世間が鳩山首相・小沢幹事長辞任および後任選出の話題で持ちきりのさなか、久しぶりにテニスのレッスンに参加しました。
今回はほとんど参加者の皆さんは動画撮影機能付きデジカメなどを持ち込んで、自分のフォームを撮影して研究し、またそれを持ち帰って、トッププロの動画と並べてコマ送り再生して、どこが違うのかを正確に分析する、という方法で研究することにしました。
上記のようなことは、今では簡単に、それこそ誰でもできると思います。
安価なデジカメであっても、動画撮影機能のないものはまず今時売られていないと思いますし、トッププロの動画を入手するのも、今ではYoutubeなどから簡単にしかも大量に入手できます。10年も前なら極めて困難で、そういった教則ビデオなどを高価なお金を出して購入しなければなりませんでしたが。
また、2つの動画を並べて再生するのに、今では2台のモニターとビデオデッキを用意する必要はありません。
通常、スポーツをやってく上で、「自分のフォームを客観的に見て、どこが悪いのか確認し、それを修正する。あわよくば、うまい人のフォームと1:1で比較する」というのは非常に効率のいい上達方法だと思います。
数十年前のプレイヤーたちは、皆思ったと思います。「いつでも手軽に自分のフォームを動画撮影できて、トッププロのフォームと1:1で比較できたら、どんなに早く上達できるだろう。。」と。

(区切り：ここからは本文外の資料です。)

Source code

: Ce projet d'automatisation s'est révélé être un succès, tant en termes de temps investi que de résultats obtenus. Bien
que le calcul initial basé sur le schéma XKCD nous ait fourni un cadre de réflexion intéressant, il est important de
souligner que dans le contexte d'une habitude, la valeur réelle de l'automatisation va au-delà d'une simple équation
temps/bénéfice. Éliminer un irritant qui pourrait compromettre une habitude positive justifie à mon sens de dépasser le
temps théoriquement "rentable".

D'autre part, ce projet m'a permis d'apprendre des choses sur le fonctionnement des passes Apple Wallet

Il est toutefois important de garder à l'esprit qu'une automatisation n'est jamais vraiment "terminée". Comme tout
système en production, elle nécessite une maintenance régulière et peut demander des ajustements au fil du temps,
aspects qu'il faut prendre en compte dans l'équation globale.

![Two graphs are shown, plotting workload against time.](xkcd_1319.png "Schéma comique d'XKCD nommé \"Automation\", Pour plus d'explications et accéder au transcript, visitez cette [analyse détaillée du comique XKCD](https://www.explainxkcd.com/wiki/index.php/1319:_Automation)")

そして今、その夢物語だった環境は、現実かつ実用的なものになっています。
では、スポーツの上達を目指す人は全員、効率よく上達しているのか?と聞かれれば、それはおそらく、「昔と劇的には変わらない」という回答になるような気がします。
これは、スポーツに限ったことではないと思います。
例えば英語の学習において、ネイティブの発音を何度も繰り返して聴く、というのは必須のトレーニングだと思います。

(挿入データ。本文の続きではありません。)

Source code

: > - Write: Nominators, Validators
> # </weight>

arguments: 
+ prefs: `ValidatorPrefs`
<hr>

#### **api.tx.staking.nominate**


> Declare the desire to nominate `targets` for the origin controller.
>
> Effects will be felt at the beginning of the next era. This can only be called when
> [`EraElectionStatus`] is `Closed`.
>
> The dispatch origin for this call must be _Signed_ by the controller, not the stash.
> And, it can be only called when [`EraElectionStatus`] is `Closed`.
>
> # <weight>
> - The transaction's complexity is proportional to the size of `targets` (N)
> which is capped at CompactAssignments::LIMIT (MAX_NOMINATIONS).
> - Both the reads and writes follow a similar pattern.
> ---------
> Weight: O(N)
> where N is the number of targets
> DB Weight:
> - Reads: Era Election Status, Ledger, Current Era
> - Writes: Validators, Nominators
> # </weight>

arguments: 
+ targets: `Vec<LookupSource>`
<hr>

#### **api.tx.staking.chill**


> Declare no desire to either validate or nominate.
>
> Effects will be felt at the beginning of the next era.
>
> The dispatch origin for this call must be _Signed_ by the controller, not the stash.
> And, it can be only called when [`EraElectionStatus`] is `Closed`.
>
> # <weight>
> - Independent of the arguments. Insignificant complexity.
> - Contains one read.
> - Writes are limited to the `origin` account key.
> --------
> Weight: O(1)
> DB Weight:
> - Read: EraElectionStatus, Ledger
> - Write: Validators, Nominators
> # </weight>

我々が中高生だったころ、ネイティブのスピーチが録音されたテープを入手するのは困難でした。
しかし今では、素晴らしい英語学習教材が安価に出回り、「これを中学生の頃手に入れていたらどんなに良かっただろう」と思うような素晴らしいCDを、誰でも手に入れられるようになりました。

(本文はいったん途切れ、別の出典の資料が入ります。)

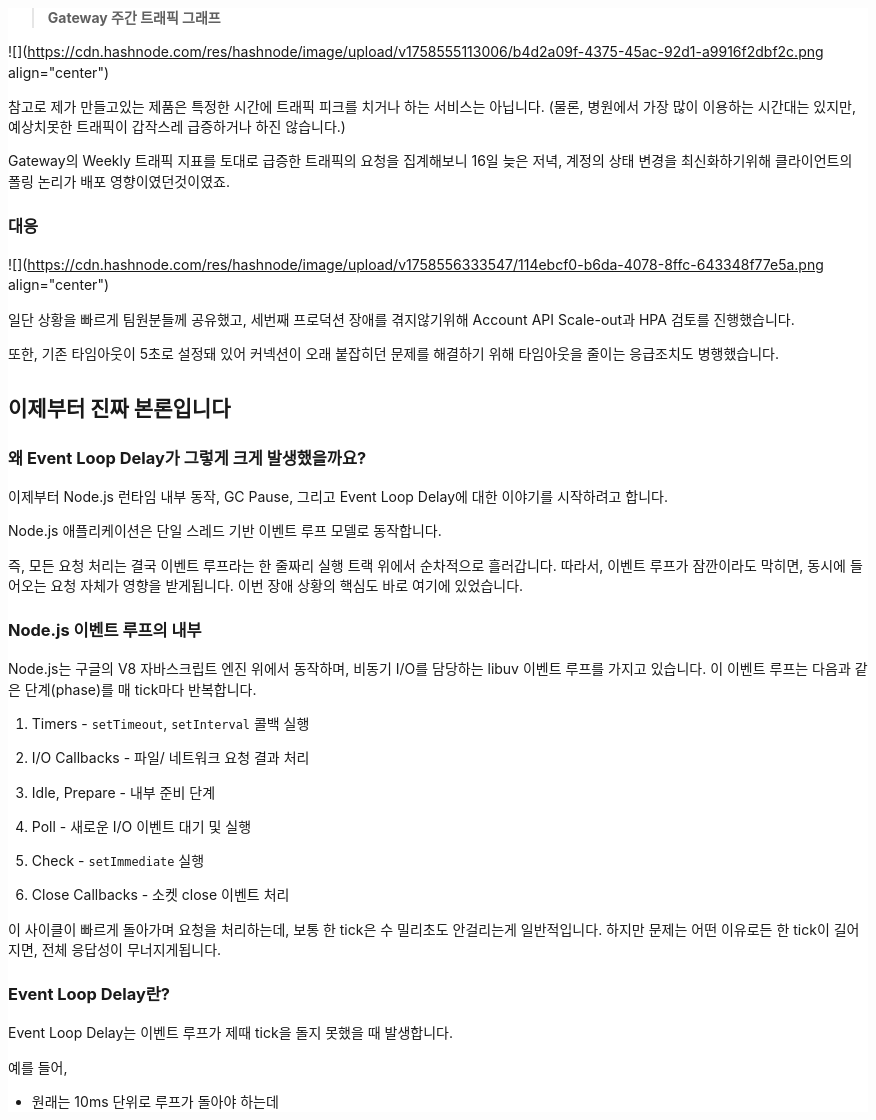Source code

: > **Gateway 주간 트래픽 그래프**

![](https://cdn.hashnode.com/res/hashnode/image/upload/v1758555113006/b4d2a09f-4375-45ac-92d1-a9916f2dbf2c.png align="center")

참고로 제가 만들고있는 제품은 특정한 시간에 트래픽 피크를 치거나 하는 서비스는 아닙니다. (물론, 병원에서 가장 많이 이용하는 시간대는 있지만, 예상치못한 트래픽이 갑작스레 급증하거나 하진 않습니다.)

Gateway의 Weekly 트래픽 지표를 토대로 급증한 트래픽의 요청을 집계해보니 16일 늦은 저녁, 계정의 상태 변경을 최신화하기위해 클라이언트의 폴링 논리가 배포 영향이였던것이였죠.

### 대응

![](https://cdn.hashnode.com/res/hashnode/image/upload/v1758556333547/114ebcf0-b6da-4078-8ffc-643348f77e5a.png align="center")

일단 상황을 빠르게 팀원분들께 공유했고, 세번째 프로덕션 장애를 겪지않기위해 Account API Scale-out과 HPA 검토를 진행했습니다.

또한, 기존 타임아웃이 5초로 설정돼 있어 커넥션이 오래 붙잡히던 문제를 해결하기 위해 타임아웃을 줄이는 응급조치도 병행했습니다.

## 이제부터 진짜 본론입니다

### 왜 Event Loop Delay가 그렇게 크게 발생했을까요?

이제부터 Node.js 런타임 내부 동작, GC Pause, 그리고 Event Loop Delay에 대한 이야기를 시작하려고 합니다.

Node.js 애플리케이션은 단일 스레드 기반 이벤트 루프 모델로 동작합니다.

즉, 모든 요청 처리는 결국 이벤트 루프라는 한 줄짜리 실행 트랙 위에서 순차적으로 흘러갑니다. 따라서, 이벤트 루프가 잠깐이라도 막히면, 동시에 들어오는 요청 자체가 영향을 받게됩니다. 이번 장애 상황의 핵심도 바로 여기에 있었습니다.

### Node.js 이벤트 루프의 내부

Node.js는 구글의 V8 자바스크립트 엔진 위에서 동작하며, 비동기 I/O를 담당하는 libuv 이벤트 루프를 가지고 있습니다. 이 이벤트 루프는 다음과 같은 단계(phase)를 매 tick마다 반복합니다.

1. Timers - `setTimeout`, `setInterval` 콜백 실행
    
2. I/O Callbacks - 파일/ 네트워크 요청 결과 처리
    
3. Idle, Prepare - 내부 준비 단계
    
4. Poll - 새로운 I/O 이벤트 대기 및 실행
    
5. Check - `setImmediate` 실행
    
6. Close Callbacks - 소켓 close 이벤트 처리
    

이 사이클이 빠르게 돌아가며 요청을 처리하는데, 보통 한 tick은 수 밀리초도 안걸리는게 일반적입니다. 하지만 문제는 어떤 이유로든 한 tick이 길어지면, 전체 응답성이 무너지게됩니다.

### Event Loop Delay란?

Event Loop Delay는 이벤트 루프가 제때 tick을 돌지 못했을 때 발생합니다.

예를 들어,

* 원래는 10ms 단위로 루프가 돌아야 하는데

では、今の中高生は全員英語ネイティブになったのかと聞かれれば、その実情は疑問です。
もちろん、中にはそのすばらしい教材のおかげで英語力を確実に伸ばした子もいると思います。
しかし、大きな視点で全国の全中高生の英語力の進歩率をもし測ったとしたら、おそらく今の教材の進歩が確実に反映されているような結果にはならないのではないでしょうか。
そう考えると、結局人間というのは、いくら便利な道具を手に入れたり、すばらしい環境を手に入れたりしても、結局大きな視点から見ると、その進歩は大して変わらないのかも知れません。
結局その人がどのくらい成長するかというのは、与えられた教材や環境の良さに比例するわけではなく、その人のやる気だったり、見据えているゴールのリアルさだったり、といったことの方が重要なのかも知れませんね。